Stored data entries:
● ● ● ● ●
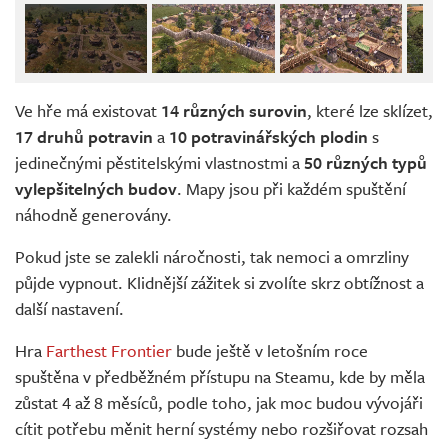
Ve hře má existovat
14 různých surovin
, které lze sklízet,
17 druhů potravin
a
10 potravinářských plodin
s
jedinečnými pěstitelskými vlastnostmi a
50 různých typů
vylepšitelných budov
. Mapy jsou při každém spuštění
náhodně generovány.
Pokud jste se zalekli náročnosti, tak nemoci a omrzliny
půjde vypnout. Klidnější zážitek si zvolíte skrz obtížnost a
další nastavení.
Hra
Farthest Frontier
bude ještě v letošním roce
spuštěna v předběžném přístupu na Steamu, kde by měla
zůstat 4 až 8 měsíců, podle toho, jak moc budou vývojáři
cítit potřebu měnit herní systémy nebo rozšiřovat rozsah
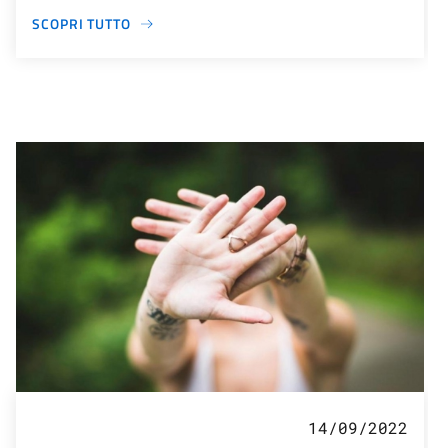
SCOPRI TUTTO
14/09/2022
● ● ● ● ●
§ **Problem description**
Before answering, find the line with "Pokud jste se" in the records above; then reproduce exactly each line from the first through that line, leaving out pictures.

§ **Response**
Ve hře má existovat
14 různých surovin
, které lze sklízet,
17 druhů potravin
a
10 potravinářských plodin
s
jedinečnými pěstitelskými vlastnostmi a
50 různých typů
vylepšitelných budov
. Mapy jsou při každém spuštění
náhodně generovány.
Pokud jste se zalekli náročnosti, tak nemoci a omrzliny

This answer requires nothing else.